The battles are scaled well. If I’m given super powers, I want to be able to mow through hordes of enemies. In this respect X-Men Destiny doesn’t disappoint. Throughout the game you meet up with other mutants, who often assist you in dishing out ass-beatings. It’s highly satisfying. And I’m not ruining anything for you by telling you to stick around for the credits — why don’t more games do this? Maybe the only thing you’re left wondering then, is why this game doesn’t have a multiplayer component. Games in this genre traditionally don’t have it, but I think this game has the opportunity to do it.
A clever skill system, good source material, and multiple ways to shape the experience. What could possibly go wrong? I found that the combat leaves much to be desired at times. I often found myself failing to connect strikes to enemies that were directly in front of me, and even when punches do connect, the animation of your character often slides you off of your target. While
there is a locking system I found that it easier to not use it because of some intermittent camera acrobatics I needed to perform with the thumb-stick. That’s not to say this game has severe camera issues, but sometimes the camera is a little too close when battles in large spaces really get fired-up (damn you, Lakitu!).
Thankfully, there’s a tradeoff in the relative ease at which bosses can be defeated. I’ve always hated that powered up characters in these games do very little damage to boss characters, resulting in 15 min pattern-recognition-fests™ that have to be repeated when the boss destroys you with the instant kill death blast. There’s not much of that here, except when you are forced to restart a clearly divided 3 part battle from the first part. That being said, the game’s checkpoint system is quite forgiving, and constant dying (should you encounter it) is not so bad.

= = = = = = =

SET EXERCISE — Continue the X-Men Destiny review from the point where it stops, picking up after its final sentence. The listing that comes next is separate material and has no connection to the game review.

RECORDED DATA —
= = = = = = =

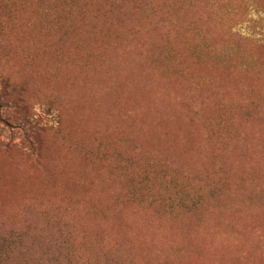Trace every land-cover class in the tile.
<instances>
[{"label":"rangeland","instance_id":"obj_1","mask_svg":"<svg viewBox=\"0 0 264 264\" xmlns=\"http://www.w3.org/2000/svg\"><path fill=\"white\" fill-rule=\"evenodd\" d=\"M0 184V264H264V0H0Z\"/></svg>","mask_w":264,"mask_h":264},{"label":"bare ground","instance_id":"obj_2","mask_svg":"<svg viewBox=\"0 0 264 264\" xmlns=\"http://www.w3.org/2000/svg\"><path fill=\"white\" fill-rule=\"evenodd\" d=\"M101 95V94H100ZM102 97V96H101ZM109 101V100H108ZM90 104H91V102H90ZM106 104V103H105ZM145 104V103H144ZM89 106V105H88ZM91 107V106H90ZM103 108V107H102ZM89 110V109H88ZM99 110V109H98ZM104 114V113H103ZM96 116V115H95ZM99 116H100V114H99ZM139 116V115H138ZM146 116V115H145ZM145 120H147L146 118H145ZM161 121V120H160ZM149 122V121H148ZM157 123H159V122H157ZM137 126V125H136ZM151 126V125H150ZM150 128V127H149ZM149 128L147 127V131H149ZM150 130H151V128H150ZM158 130V129H157ZM144 131V130H143ZM146 132V131H145ZM151 132V131H150ZM153 133H154V131H153ZM160 133V132H159ZM147 134V133H146ZM152 134V133H151ZM155 134V133H154ZM157 135V134H156ZM156 135H154V136H156ZM148 136H150V135H148ZM151 137V136H150ZM8 179V178H7ZM11 183V182H10ZM51 183V182H50ZM1 185V184H0ZM3 185H4V183H3ZM17 185V184H16ZM61 188V187H60ZM17 189H19V187L17 188ZM55 189V188H54ZM53 189V190H54ZM11 190V189H10ZM9 193V192H8ZM7 195V194H6ZM8 196H9V194H8ZM9 203V202H8ZM140 225V224H139ZM135 226V225H134ZM130 227V226H129ZM131 228V227H130ZM211 255V254H210ZM213 259V258H212Z\"/></svg>","mask_w":264,"mask_h":264},{"label":"trees","instance_id":"obj_3","mask_svg":"<svg viewBox=\"0 0 264 264\" xmlns=\"http://www.w3.org/2000/svg\"><path fill=\"white\" fill-rule=\"evenodd\" d=\"M0 239H3V240H5V241L7 240V239H5V238H0ZM5 241H2V242H5Z\"/></svg>","mask_w":264,"mask_h":264}]
</instances>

= = = = = = =

ANSWER FOR THIS EXERCISE —
The game also lacks a bit of polish here and there. In a scene with Gambit is legs are very clearly going through is coat when he is sitting down. There was a Challenge Arena in which an enemy did not make it into the arena before the gate closed on him, leaving me no way to defeat him. The in-game upgrade menus are sluggish, maybe because there are auto-playing mini videos to illustrate what each power does. The game uses a dialog selection system which is fairly pointless. When you encounter a character you can talk to them about some plot points, then accept a quest or bolster your faction standing. I’d rather have just experienced all the dialogue, then given a pop-up when I had to make a choice about something.
So, where do I stand with the game? Yes, the combat is a bit wonky at times, and the introduction of characters and narrative seems a bit forced too (I really had no clue / interest what was going on in the story) but I adjusted, and had a pretty good experience with the game overall. Am I going to do another play-through with another character/power/faction ? Probably not. (A super-fan / achievement-hunter might tally three play-throughs, about 7-8 hours each). Unfortunately (or fortunately) this game does not exist in a vacuum — when other games exist like GoW and Bayonetta, you have alternatives in this genre. Honestly, I hope this game does well, because a sequel would provide the opportunity for refined combat and the possibility of a much missed multiplayer. My opinion — a solid rent (Redbox) or wait until the inevitable price drop.